Thralls of the Quack

Thomas Carlyle, Past and Present (Chicago: Belford, Clarke & Co. 1890), pp. 75-76:
An election, whether managed directly by ballot-box on public hustings, or indirectly by force of public opinion, or were it even by open alehouses, landlords' coercion, popular club-law, or whatever electoral methods, is always an interesting phenomenon. A mountain tumbling in great travail, throwing up dustclouds and absurd noises, is visibly there; uncertain yet what mouse or monster it will give birth to.

Besides it is a most important social act; nay, at bottom, the one important social act. Given the men a People choose, the People itself, in its exact worth and worthlessness, is given. A heroic people chooses heroes, and is happy; a valet or flunkey people chooses sham-heroes, what are called quacks, thinking them heroes, and is not happy. The grand summary of a man's spiritual condition, what brings out all his herohood and insight, or all his flunkeyhood and horn-eyed dimness, is this question put to him, What man dost thou honour? Which is thy ideal of a man; or nearest that? So too of a People: for a People too, every People, speaks its choice, — were it only by silently obeying, and not revolting, — in the course of a century or so.
Ibid., pp. 82-83:
It is written, 'if we are ourselves valets, there shall exist no hero for us; we shall not know the hero when we see him; ' — we shall take the quack for a hero; and cry, audibly through all ballot-boxes and machinery whatsoever, Thou art he: be thou King over us!
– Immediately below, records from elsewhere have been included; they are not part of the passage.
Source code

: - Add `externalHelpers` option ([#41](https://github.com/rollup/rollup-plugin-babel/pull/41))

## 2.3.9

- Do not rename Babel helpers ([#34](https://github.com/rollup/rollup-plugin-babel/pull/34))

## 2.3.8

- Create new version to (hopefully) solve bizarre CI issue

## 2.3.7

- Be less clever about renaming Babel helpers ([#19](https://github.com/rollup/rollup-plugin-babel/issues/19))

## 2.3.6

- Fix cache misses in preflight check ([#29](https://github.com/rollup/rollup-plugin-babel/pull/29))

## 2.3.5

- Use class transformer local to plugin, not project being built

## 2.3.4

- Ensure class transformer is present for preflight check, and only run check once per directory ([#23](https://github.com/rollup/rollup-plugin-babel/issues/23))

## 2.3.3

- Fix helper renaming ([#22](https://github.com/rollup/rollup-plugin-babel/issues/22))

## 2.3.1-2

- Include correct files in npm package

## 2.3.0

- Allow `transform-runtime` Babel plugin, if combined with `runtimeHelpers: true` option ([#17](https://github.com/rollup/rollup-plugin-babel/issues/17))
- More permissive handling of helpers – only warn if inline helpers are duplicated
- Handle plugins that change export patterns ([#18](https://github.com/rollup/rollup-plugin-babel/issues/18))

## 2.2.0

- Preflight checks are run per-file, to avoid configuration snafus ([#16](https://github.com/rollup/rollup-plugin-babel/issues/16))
What boots it? Seek only deceitful Speciosity, money with gilt carriages, 'fame' with newspaper-paragraphs, whatever name it bear, you will find only deceitful Speciosity; godlike Reality will be forever far from you. The Quack shall be legitimate inevitable King of you; no earthly machinery able to exclude the Quack. Ye shall be born thralls of the Quack, and suffer under him, till your hearts are near broken, and no French Revolution or Manchester Insurrection, or partial or universal volcanic combustions and explosions, never so many, can do more than change the figure of your Quack; the essence of him remaining, for a time and times.